As the availability and volume of Earth data grow, researchers spend more time downloading and processing their data than doing science. The NASA Center for Climate Simulation (NCCS) has developed the Earth Data Analytics Service (EDAS), a high-performance big data analytics framework built on Apache Spark, to allow researchers to leverage our compute power to analyze large datasets located at the NCCS through a web-based interface, thereby eliminating the need to download the data. The NCCS has also processed data from five reanalysis centers into a common format to facilitate workflows as part of the Collaborative REAnalysis Technical Environment (CREATE) and developed an online visualization tool, CREATE-V, to allow scientists to visualize and compare the data.

Project Details

EDAS provides access to a suite of “canonical operations”—min, max, sum, average, anomaly, and standard deviation—that researchers can string together to develop various workflows.

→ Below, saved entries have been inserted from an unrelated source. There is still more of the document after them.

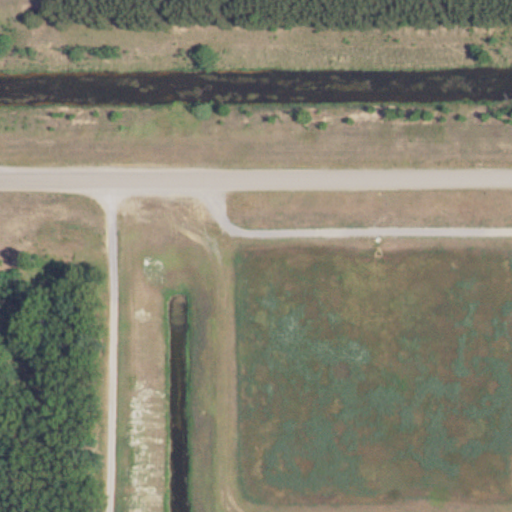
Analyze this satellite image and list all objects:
road: (256, 171)
road: (346, 225)
wastewater plant: (282, 242)
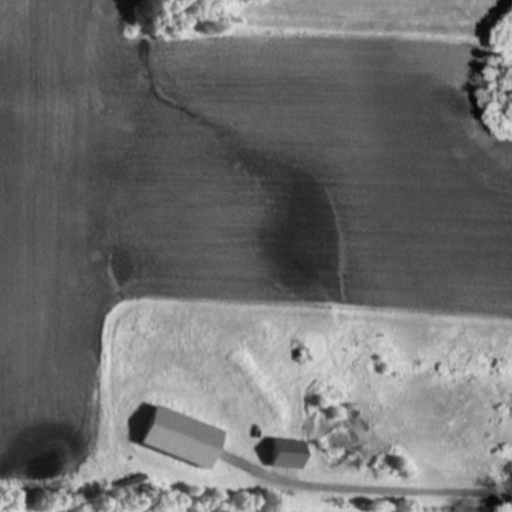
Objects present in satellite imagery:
building: (183, 438)
building: (289, 454)
road: (376, 484)
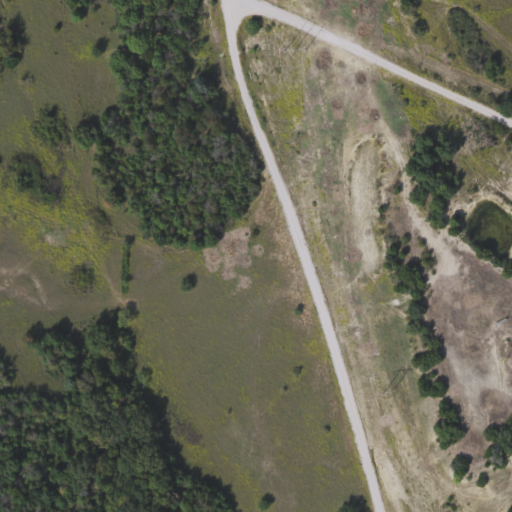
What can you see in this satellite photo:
power tower: (293, 51)
road: (370, 54)
road: (301, 255)
power tower: (386, 393)
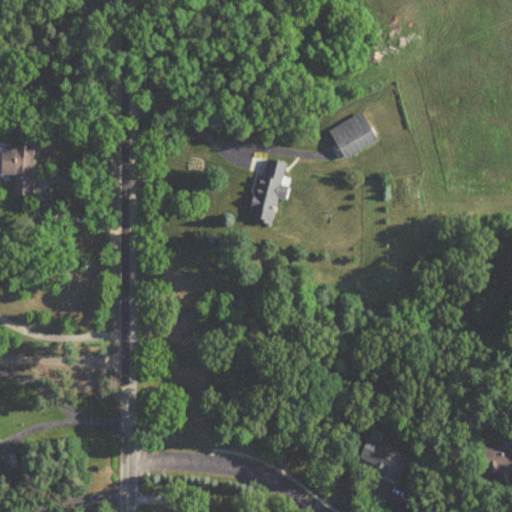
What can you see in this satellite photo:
road: (191, 122)
building: (356, 136)
building: (23, 163)
building: (271, 190)
road: (127, 256)
road: (63, 335)
road: (63, 356)
road: (61, 421)
building: (386, 459)
building: (498, 459)
road: (228, 465)
road: (88, 497)
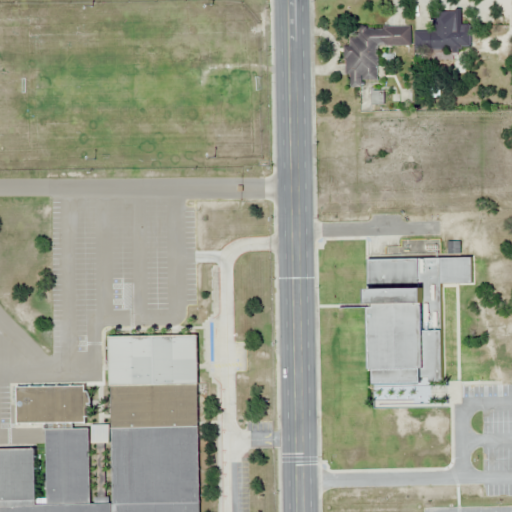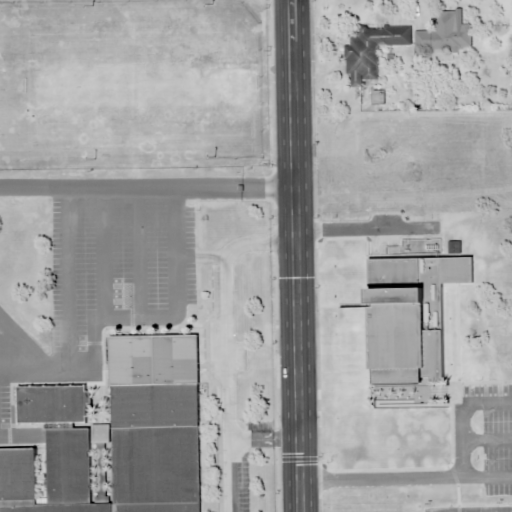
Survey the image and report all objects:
building: (448, 35)
building: (370, 49)
road: (147, 187)
road: (139, 252)
road: (103, 253)
road: (298, 255)
road: (201, 256)
road: (68, 279)
road: (126, 317)
building: (412, 318)
road: (25, 344)
road: (226, 347)
building: (134, 433)
building: (114, 434)
building: (60, 437)
road: (265, 440)
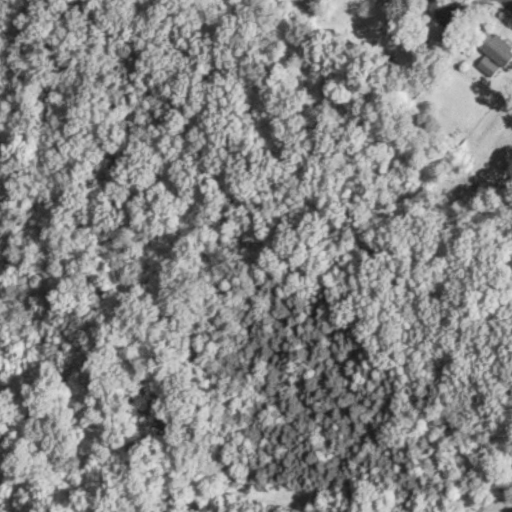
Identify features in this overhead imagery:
road: (508, 2)
building: (443, 8)
building: (496, 47)
building: (489, 65)
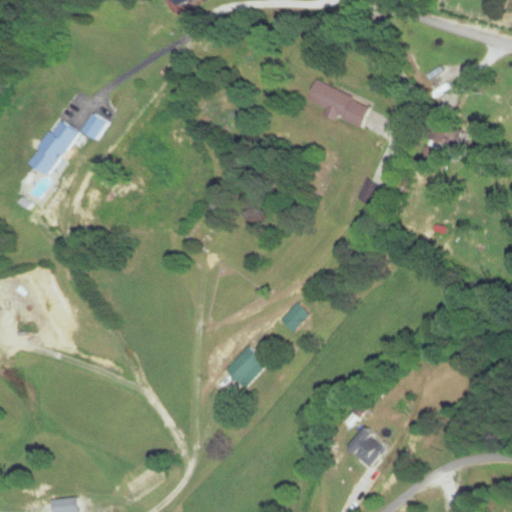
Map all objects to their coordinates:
road: (440, 25)
building: (341, 105)
building: (100, 128)
building: (442, 138)
building: (60, 148)
building: (294, 318)
building: (247, 367)
building: (372, 448)
building: (71, 505)
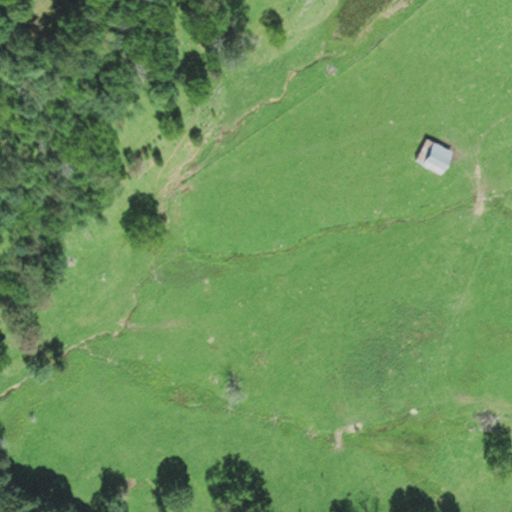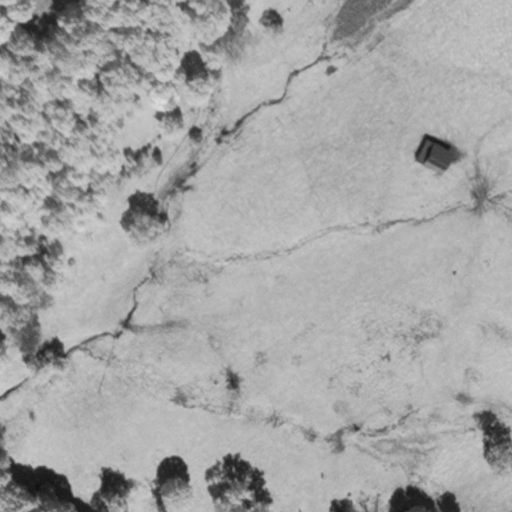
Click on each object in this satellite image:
road: (483, 133)
building: (434, 154)
building: (433, 156)
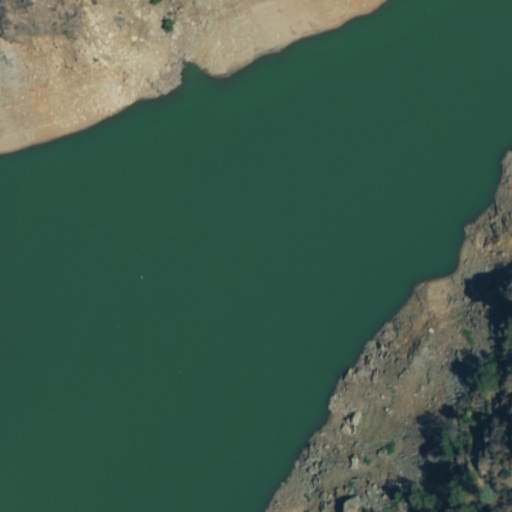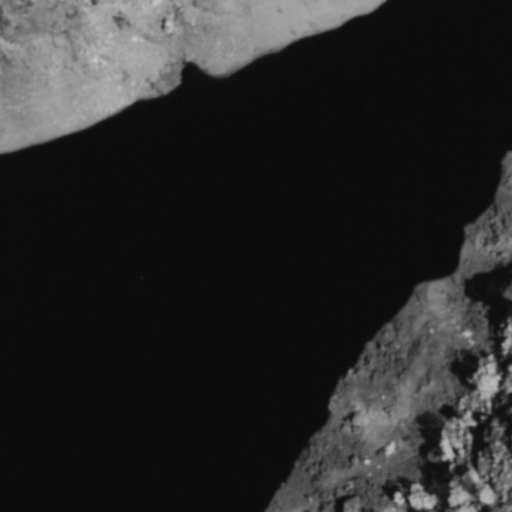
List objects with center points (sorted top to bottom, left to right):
river: (253, 213)
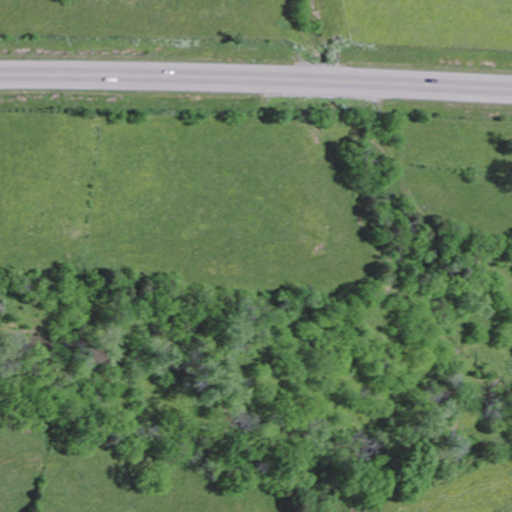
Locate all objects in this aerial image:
road: (256, 80)
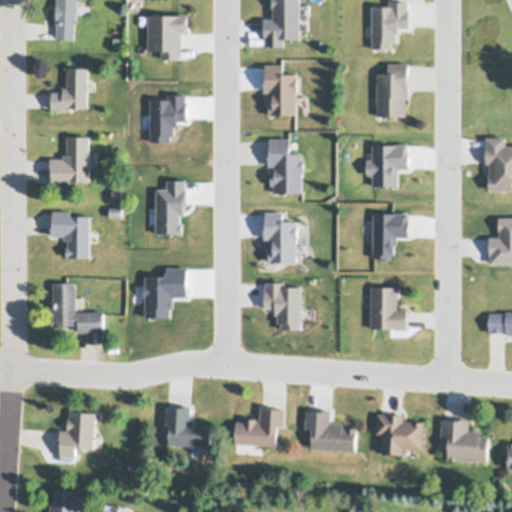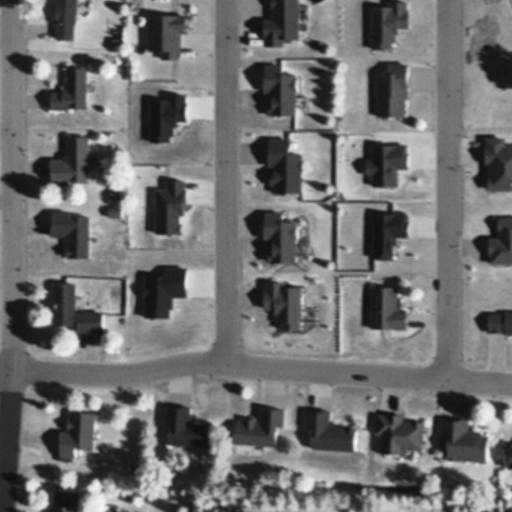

EDAS uses a dynamic caching architecture, a custom framework, and a streaming parallel in-memory workflow for efficiently processing huge datasets within limited memory spaces at interactive response times. EDAS is also a front end to analytics using ClimateSpark with the Spatiotemporal Indexing Approach (SIA), all of which can be accessed via a Web Processing Service (WPS) API using applications written by the user.

CREATE automates the monthly acquisition and processing of reanalysis data and makes it available through the Earth System Grid Federation (ESGF), Thematic Real-time Environmental Distributed Data Services (THREDDS), and CREATE-V, allowing users to get a first look at data of interest, retrieve values at any location, and compare different data models. Building on CREATE’s success, eight ocean reanalyses and NASA Global Modeling and Assimilation Office (GMAO) aerosol forecast data are also available.

Results and Impact

EDAS allows users to compute close to the data. The NCCS tested commonly used operations, such as generating a global temperature average and plotting diurnal cycles, using standard methodologies and then reproduced this workflow in EDAS. The EDAS workflow completed 15 to 50 times faster than standard tools.

CREATE users can write one scientific workflow and no longer need to preprocess the data provided by the centers. This can reduce the “time to science” from weeks to days and is particularly valuable for graduate students trying to meet deadlines and professors trying to teach science rather than wrangle data. CREATE data is available for analysis through EDAS.

CREATE-V provides the ability to examine past events such as droughts, heat waves, and hurricanes. It uses EDAS to display plots of monthly anomalies and yearly cycles. CREATE-V can display multiple reanalysis results in a side-by-side comparison view, allowing researchers to determine if one reanalysis performs better than another. This supports the improvement of current reanalyses and informs the choice of which reanalysis to use for research projects.

Why HPC Matters

Underlying these software tools is the NCCS Data Analytics and Storage System (DASS), which moves the compute close to the data and provides access to Spark/MapReduce technologies for parallelization of data access and efficient caching mechanisms to improve data access.

What’s Next

Future EDAS work includes adding new operations and workflows to improve the value to scientists. Plans include processing more ensemble variables and publishing them through CREATE and CREATE-V.